Start of Materials provided
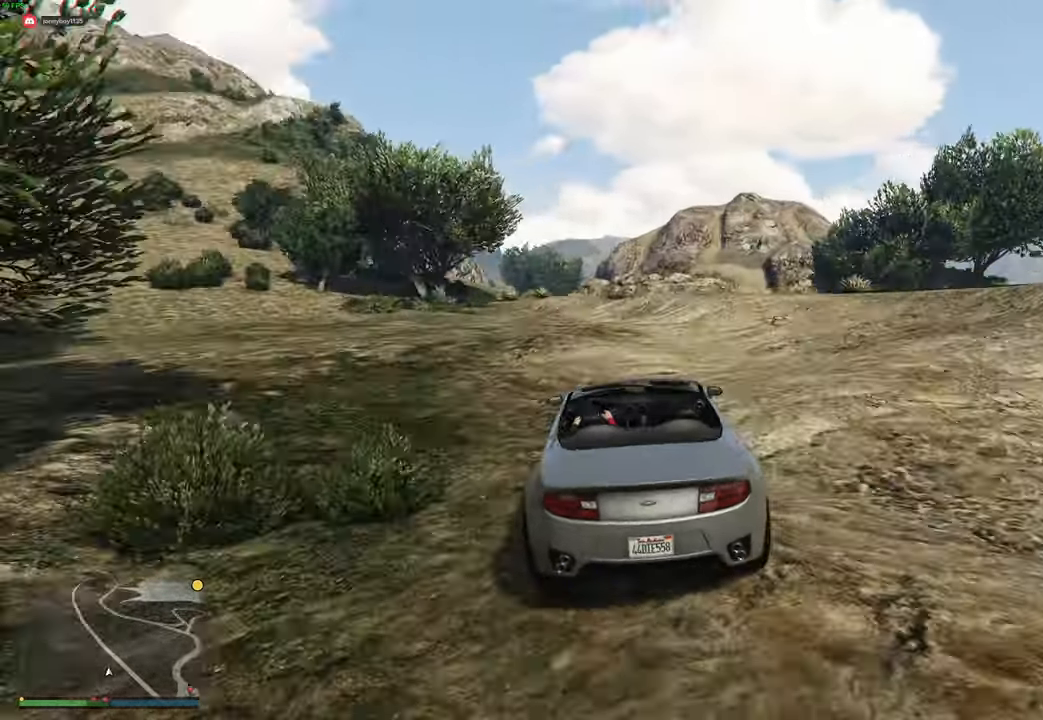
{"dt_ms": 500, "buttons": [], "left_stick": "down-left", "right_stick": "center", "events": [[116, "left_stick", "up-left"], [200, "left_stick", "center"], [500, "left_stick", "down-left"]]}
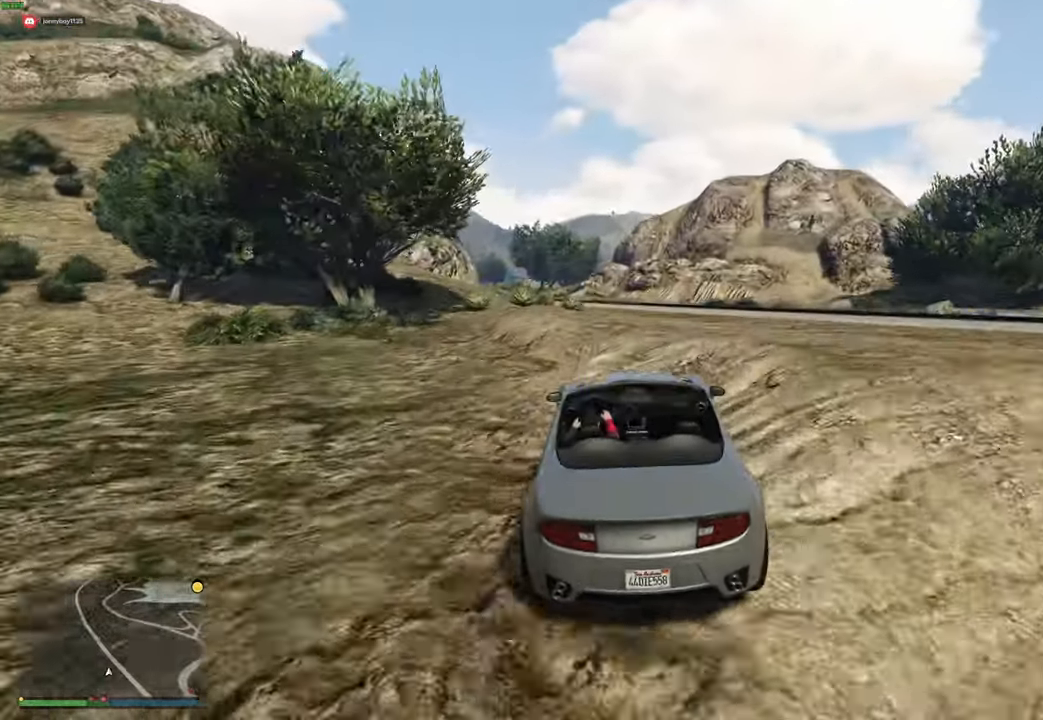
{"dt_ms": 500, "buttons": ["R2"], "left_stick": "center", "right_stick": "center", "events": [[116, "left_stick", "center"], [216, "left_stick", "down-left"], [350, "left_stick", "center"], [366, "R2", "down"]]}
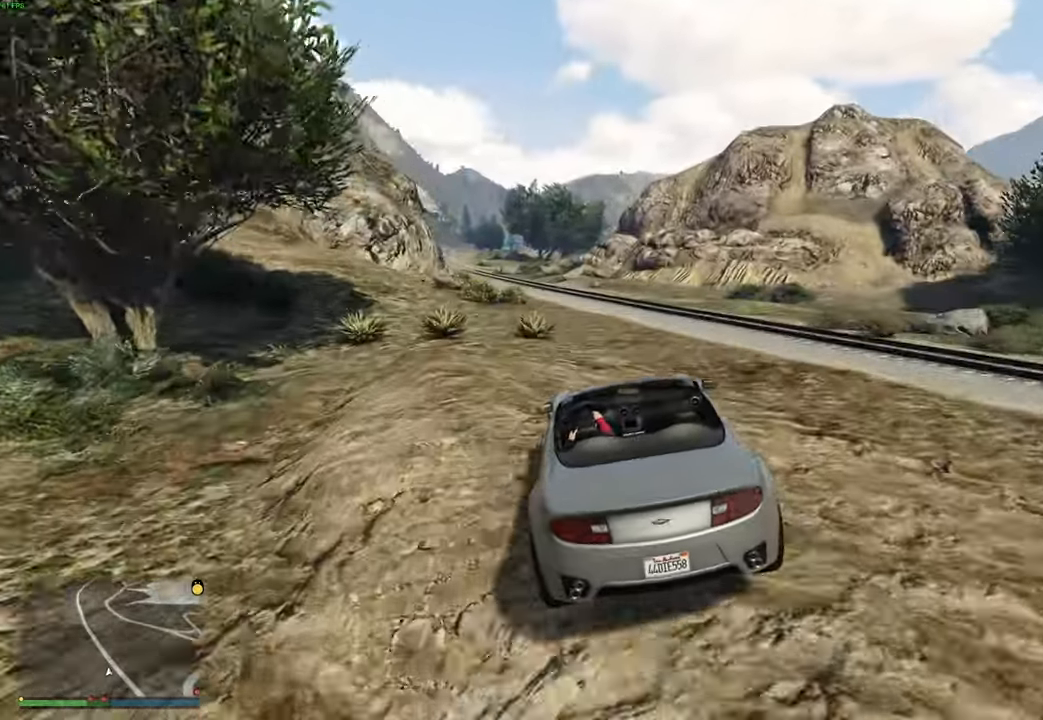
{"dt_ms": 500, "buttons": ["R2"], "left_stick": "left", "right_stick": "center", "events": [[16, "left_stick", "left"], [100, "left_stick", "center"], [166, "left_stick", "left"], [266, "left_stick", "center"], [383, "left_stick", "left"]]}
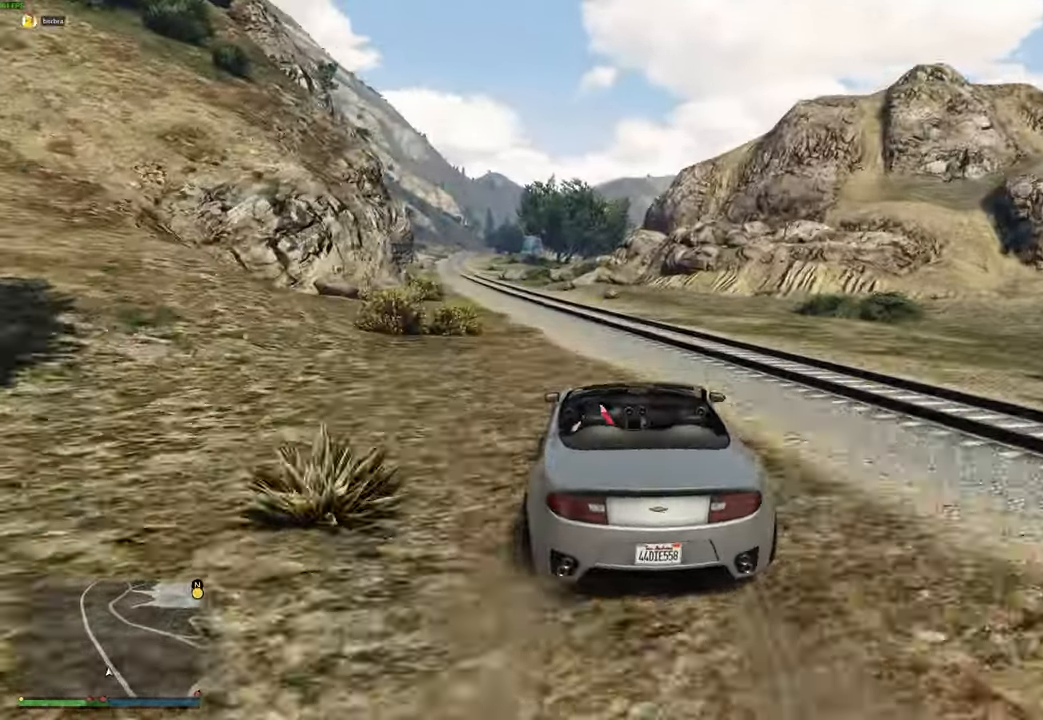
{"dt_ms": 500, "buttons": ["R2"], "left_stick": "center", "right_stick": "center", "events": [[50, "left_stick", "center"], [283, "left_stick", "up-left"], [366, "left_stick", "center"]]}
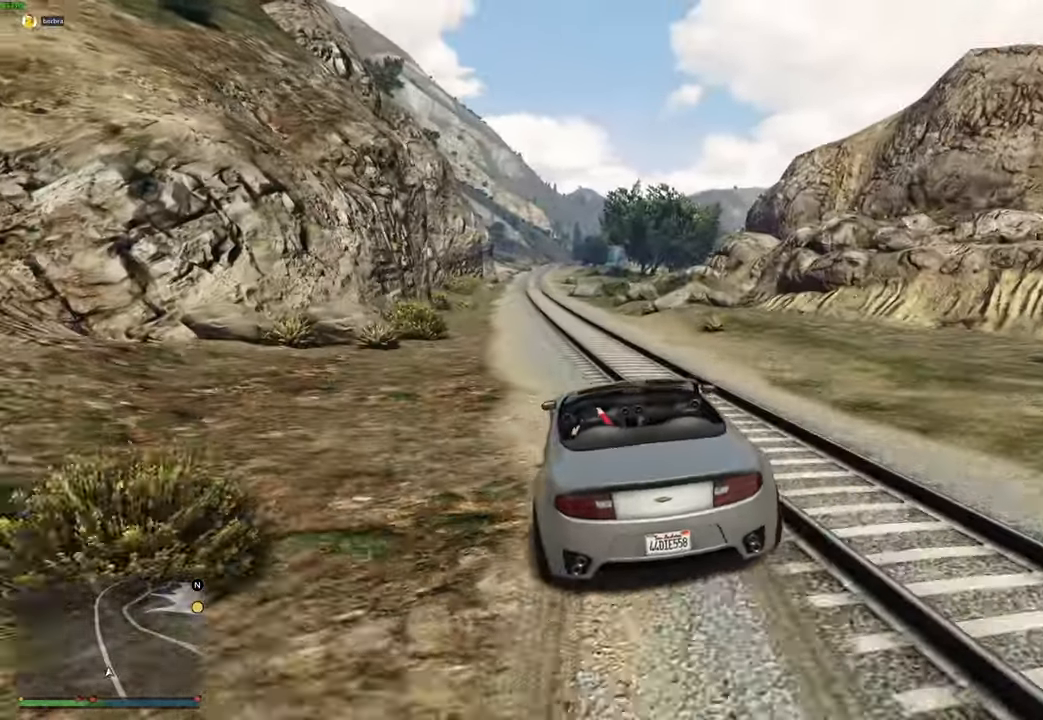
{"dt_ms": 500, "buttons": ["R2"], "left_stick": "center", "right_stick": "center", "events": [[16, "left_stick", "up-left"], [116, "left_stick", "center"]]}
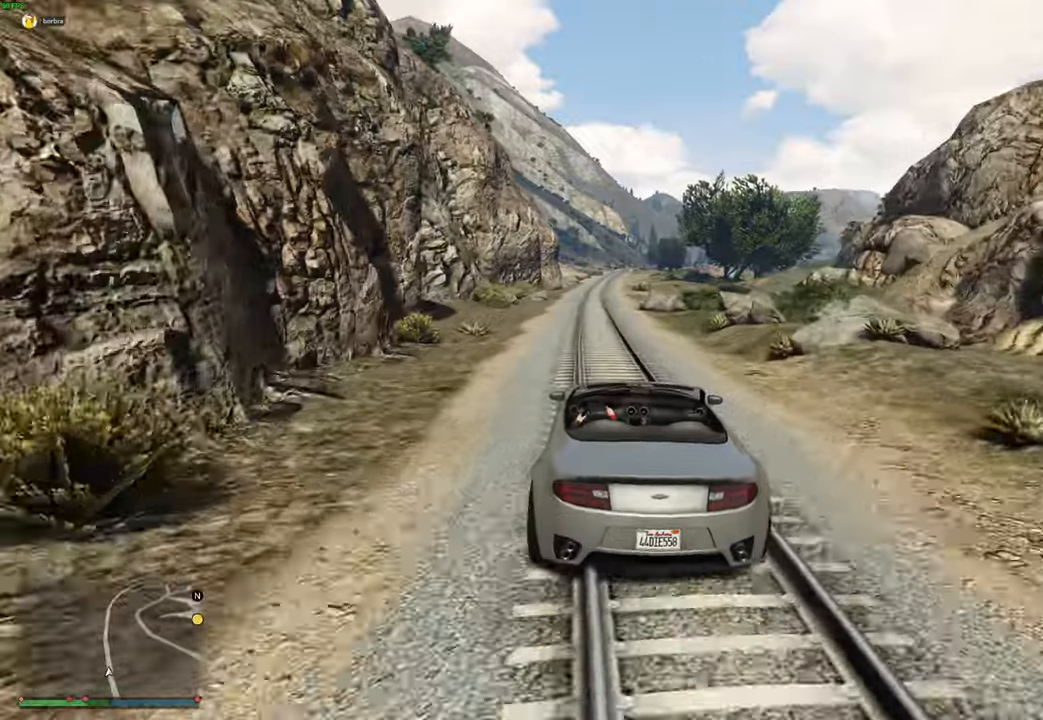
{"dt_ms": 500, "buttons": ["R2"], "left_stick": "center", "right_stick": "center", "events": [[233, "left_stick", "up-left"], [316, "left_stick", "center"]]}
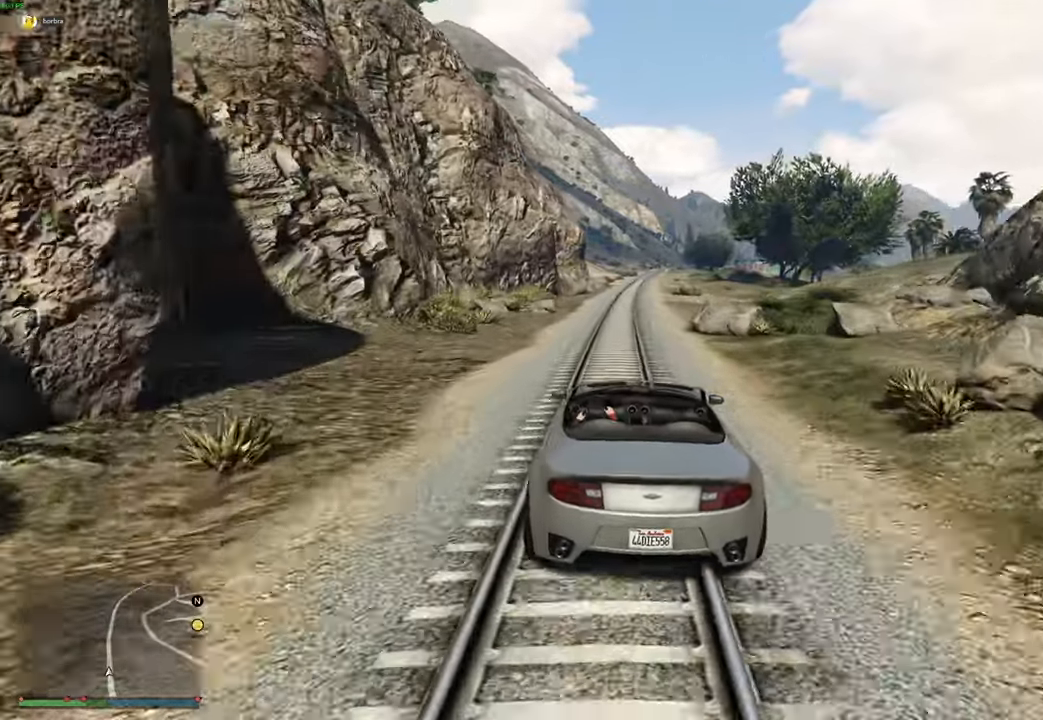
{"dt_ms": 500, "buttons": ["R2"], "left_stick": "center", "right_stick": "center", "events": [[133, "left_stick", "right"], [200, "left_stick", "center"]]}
End of Materials provided
What you are asked to do. Given the listing, work out the number of lines in which the word "down" is found, and supply only that number.

Exercise response. 2